I am having difficulty in understanding how the Authors in this paper, *An EM based method for semi blind identification of linear systems driven by Chaotic signals*

have used the expressions derived from applying an EM_EKF estimation method when the driving process is a non-linear input. They have considered the noise model as AWGN.
They then apply their method for in equalization. They apply the estimators derived in Eq(12)--Eq(15) to estimate the MA process with Rayleigh fading coefficients. I have attached a picture of the method that they have used. 

[![picture][1]][1]


Question 1: It is not clear to me if they have applied equalization to BPSK or to QAM model. I want to know what the EQ(1) would be for QAM communication and if the expression for the estimators would change if I want to apply to QAM communication. 

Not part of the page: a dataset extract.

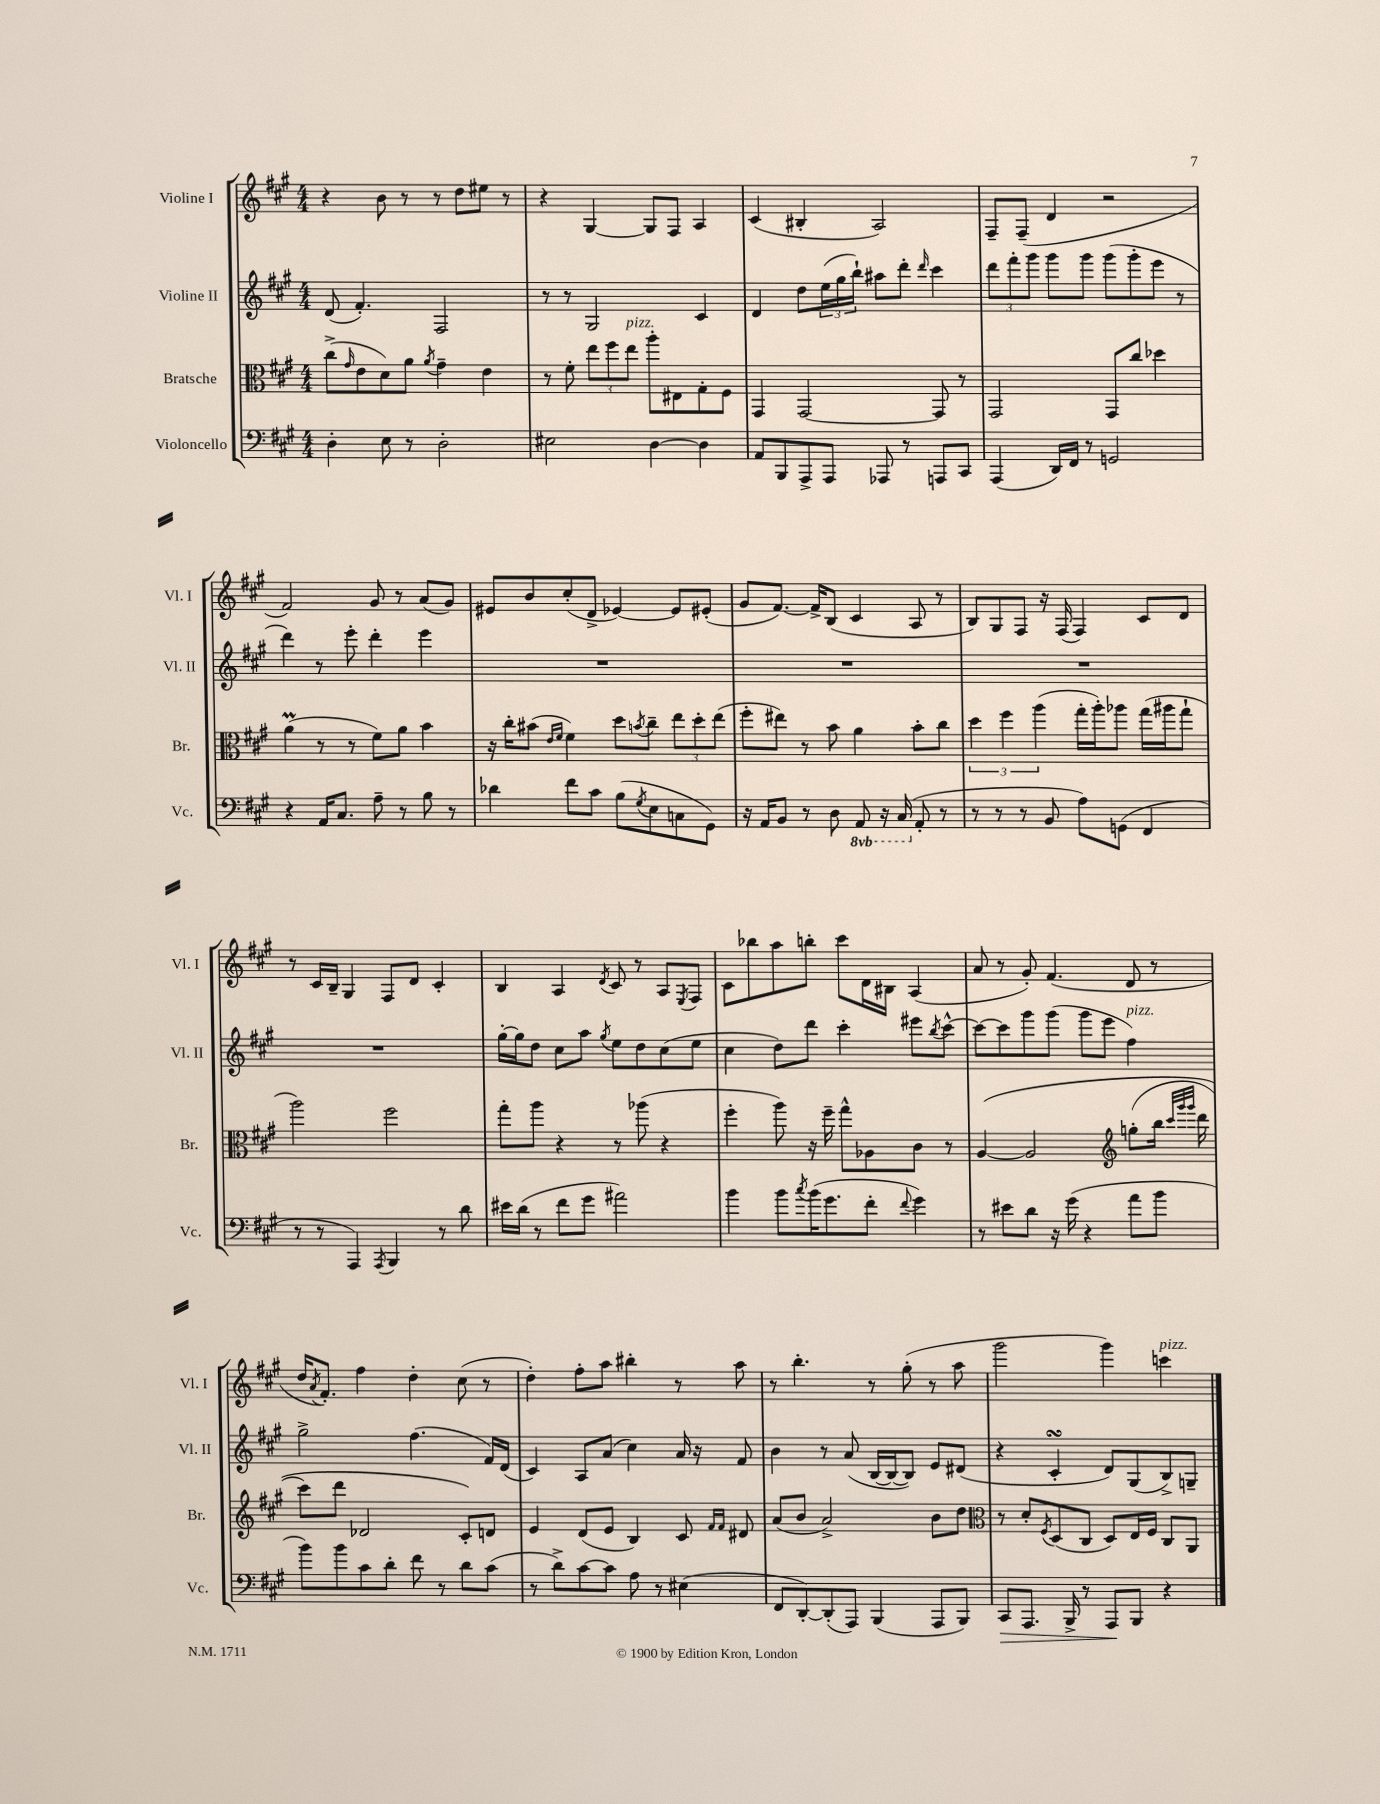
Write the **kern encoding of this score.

Question 2:  The Authors say that they apply their estimators to equalize a Rayleigh fading channel where the channel impulse response is modeled as an MA process. I am confused what the channel noise model would be ? Would it still be AWGN or Rayleigh noise? As they have applied the same estimators, I think the noise model is still AWGN. But in may other papers, when we say rayleigh model then don't we mean that the noise is rayleigh distributed?


Question 3: Link http://www.raymaps.com/index.php/theoretical-ber-of-m-qam-in-rayleigh-fading/

gives theoretical expressions for BER in Rayleigh fading channel. Can I  use the expression for 64-QAM in this paper? The Authors have given a plot of the BER performance but there is no expression for it. So, I am unsure how to get the plot for Rayleigh case.


  [1]: https://i.sstatic.net/8lBUR.png